Wife and I became licensed foster parents late last year. In early November we took our first placement into care, a three day old baby boy. He is awesome.
He has lived with us as our foster son for the last nine weeks. He is so, so awesome. I talk about him a lot.
Thing 1, Thing 2, and Thing 3 adore him. He is their foster brother.
At 1:45 pm today we learned that he’ll be going home to live with a relative tomorrow. Wife cried. I raced home.
We are conflicted. We knew this would likely happen; we were told that 85% of kids go “home.” And we’re glad for him, his relative, and his birth mother! This is the best thing for him! But we’re sad, too.
We’re heartbroken. We’re experiencing profound loss that most people can’t understand.
“He’s not your son,” people must think.
We are all he’s ever known.
We started packing up his things. I held him. I cried.
We are grieving.
On Sunday Wife and I were on a panel at a foster care and adoption support group. We shared how wonderful it is being foster parents. We nodded unknowingly along with others who shared about the loss they’ve experienced as kids went home.
We know now. We were warned. We are not ready.

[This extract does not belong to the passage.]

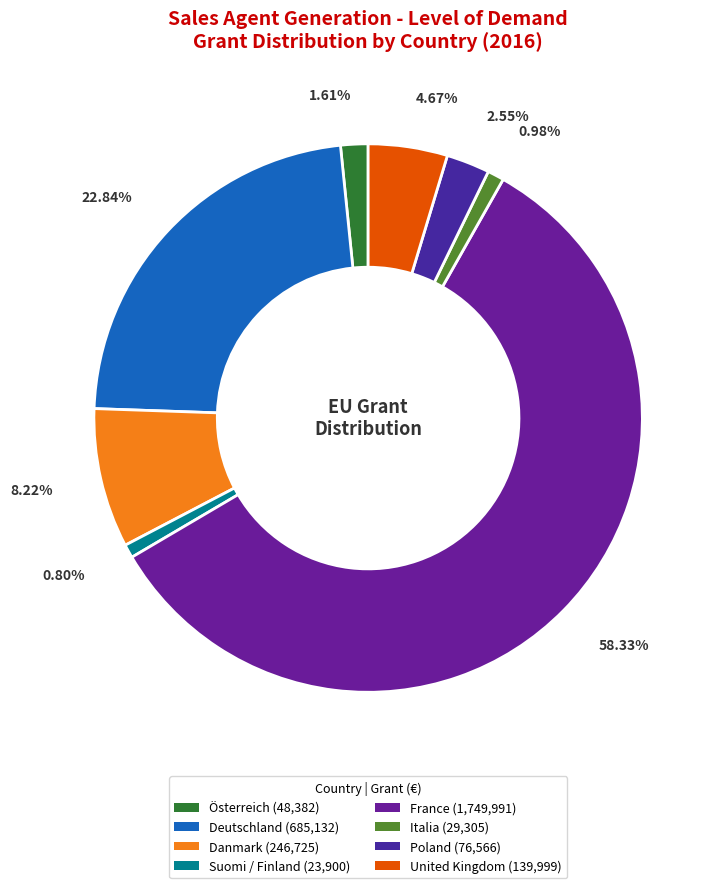

How many segments does this pie chart have?

8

Wife took him to book club so the book club could say goodbye. They’ve read three books with him in tow. They know him well. They’re crying, I’m sure.
Meanwhile I took our other kids to the store to get a card for Wife, for his relative, or for him. I don’t know. I wept in the aisle and left empty handed. There’s no card for this. He’ll be gone, but not gone.
Tomorrow we cannot do. But we will. We will bathe and dress him. We will feed him. We will play and read to him. We will take him to the doctor for a previously scheduled appointment. Then we will pack up his things, his keepsakes, the cards all the Things have made for him, the special pacifier he likes, and give him to his social worker. She will take him to his relative.
We will never see him again. This child that we have held, comforted, and raised as our own will be gone.
And we will cry some more.
“You shouldn’t get attached,” people must think.
Maybe not. Attachment is best for him, even if it hurts us.
And I hope. I hope we will work through our grief and forget how hard this is right now. I hope I forget how painful it is to type these words as I wipe my face after every sentence. Because then we can do it all over again for the next beautiful child that needs our home, if only for a little while.